Page MenuHomeSoftware Heritage

Migrate to confluent-kafka instead of kafka-python
ClosedPublic

Authored by olasd on Sep 11 2019, 2:58 PM.

Details

Summary

While kafka-python is a useful library, confluent-kafka is based on rdkafka
which is the upstream-supported kafka client library, and supports more
features (e.g. proper authentication modes) which we should be using when
opening our kafka brokers to the internet.

Test Plan

tox runs

Diff Detail

Repository
rDJNL Journal infrastructure
Branch
confluent-kafka
Lint
No Linters Available
Unit
No Unit Test Coverage
Build Status
Buildable 7764
Build 11164: tox-on-jenkinsJenkins
Build 11163: arc lint + arc unit

Event Timeline

vlorentz added a subscriber: vlorentz.
vlorentz added inline comments.
swh/journal/cli.py
106–107

If the point is to have a log before the first call to process, you could just move the other logging statement here.

swh/journal/client.py
76–84

Nitpick:

consumer_settings = {
    **consumer_settings,
    'bootstrap.servers': ','.join(brokers)
    ...
}

(for consistency with other places in the code base)

119–120

Could be an attribute of the object.

136–139

Are you sure about the error handling? I can't find doc on what a non-fatal error is, so I have no idea if it's correct...

A log message may be nice.

swh/journal/direct_writer.py
71–85

swh-storage uses write_addition for content, snapshot, origin_visit, and origin. They need to be flushed too.

A boolean flag to write_addition defaulting to flushing would do it.

swh/journal/tests/conftest.py
237–238

This comment should be moved a few lines below

swh/journal/tests/test_direct_writer.py
26–49

Why not a JournalClient with max_messages=expected_messages?

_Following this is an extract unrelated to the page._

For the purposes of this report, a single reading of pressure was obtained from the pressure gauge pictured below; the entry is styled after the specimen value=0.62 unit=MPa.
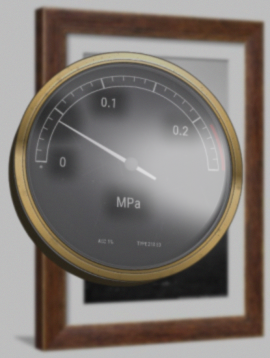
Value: value=0.04 unit=MPa
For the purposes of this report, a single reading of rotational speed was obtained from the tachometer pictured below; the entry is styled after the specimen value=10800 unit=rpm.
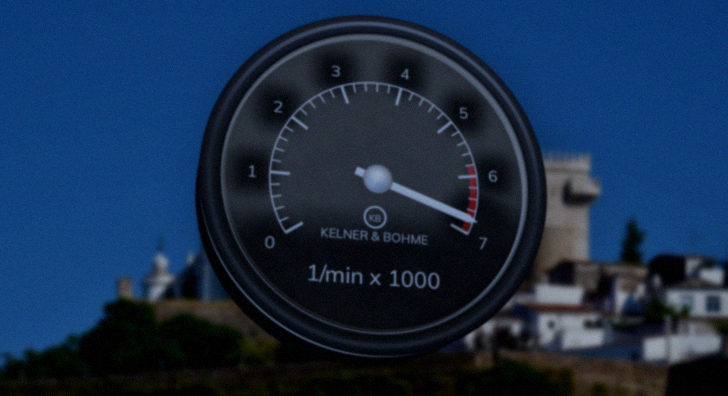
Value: value=6800 unit=rpm
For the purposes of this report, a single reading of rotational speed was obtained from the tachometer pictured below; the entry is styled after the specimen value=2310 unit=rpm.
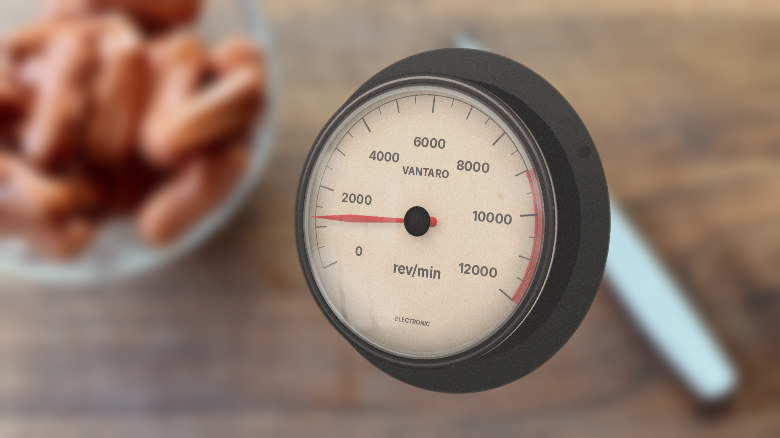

swh/journal/tests/test_replay.py
61

missing producer.flush()

138

Isn't this simplification working only as a side-effect of the current implementation?

This revision now requires changes to proceed.Sep 11 2019, 3:29 PM
olasd marked 5 inline comments as done.

Apply comments from @vlorentz

swh/journal/cli.py
106–107

The point was to get a log message on every loop because process was blocking because I wrote buggy code. These logging statements are useless now.

swh/journal/client.py
76–84

*bleh*

119–120

Are we ever going to need to override that?

136–139

Pretty sure, yes.

I've added a log message for non-fatal errors.

swh/journal/direct_writer.py
71–85

You're right. They also needed to do that in the previous implementation (which flushed only when the library felt like it), so there's no real degradation of guarantees here.

swh/journal/tests/conftest.py
237–238

Turns out this isn't needed anymore so I scrapped it.

swh/journal/tests/test_direct_writer.py
26–49

(I kept the original rationale here)

Because we only want to test the JournalWriter in this test, not the combination of the JournalWriter *and* the Client.

swh/journal/tests/test_replay.py
138

I don't understand this question.

The whole point of this queue business was to mock what the upstream kafka consumer produces, so we don't need to add a kafka in the loop. With kafka-python, the consumer produces batches of messages grouped by partition; with confluent-kafka, it just produces a bunch of individual messages.

Run tox before pushing next time

vlorentz added inline comments.
swh/journal/client.py
119–120

I don't know

swh/journal/tests/test_direct_writer.py
26–49

You're reimplementing a large part of the Client though

This revision is now accepted and ready to land.Sep 11 2019, 5:20 PM
This revision was automatically updated to reflect the committed changes.